For that matter, if God is so fully sovereign to the point that it excludes any choice on the part of man, what purpose is there in witnessing to unbelievers; what purpose is there in presenting the gospel? I am not here saying that God isn't fully sovereign, but that while He is sovereign, He also delights in allowing a person to come to Him as his own personal decision. He draws him, softens his heart, opens his eyes, but the person has to respond to the truth, to the gospel of their salvation. A person does have the capacity to reject God; that option is obviously open, or the Bible would not discuss it: James 4:4 says, for example, that anyone who chooses to become a friend of the world becomes an enemy toward God.
Another vital aspect of the reality of man having a choice is that if God is fully sovereign and man's response is only subject to God's plan and not one's own choice, how can a person be accountable for his own sin? How can God condemn a person if a person has no personal ability to respond or not? How can a person sin and feel any of the horrible guilt that should rightly result, if God is the one who orchestrated it, not the person himself? This was actually another thing Katie encountered in someone else at her college: he spoke of a time when he was deep in sin, but shrugged it off because it was "all a part of God's sovereign plan." How can he feel any personal guilt and accountability, any need to confess and repent? How can he have offended God if it was basically part of God's plan? This does not fit with the biblical view in any way.
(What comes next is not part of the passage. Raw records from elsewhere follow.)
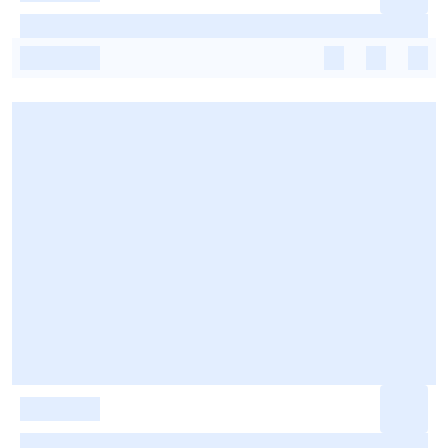
-
-
-
-
-
-
-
In my Bible, a good while back, I wrote a couple of quotations that I think sum up the seemingly contradictory points that God is fully sovereign and that at the same time, man has choice, voice, and impact: Charles Spurgeon, when asked how he reconciled divine sovereignty and human responsibility: "I never try to reconcile friends." Augustine wrote, "We must pray as though it all depended on God, and work as though it all depended on us." If we believe that the Bible is true, we have to accept God's sovereignty and man's choice. We have to believe in the whole counsel of God or we are going to be stunted and imbalanced, and insensitive to the needs of the unsaved. If we think God's sovereignty fully trumps us and is blind and deaf to our will, it will surely affect how we live out our faith in regard to obedience, witness, and prayer; there will be no aspect of our life that it will not impact.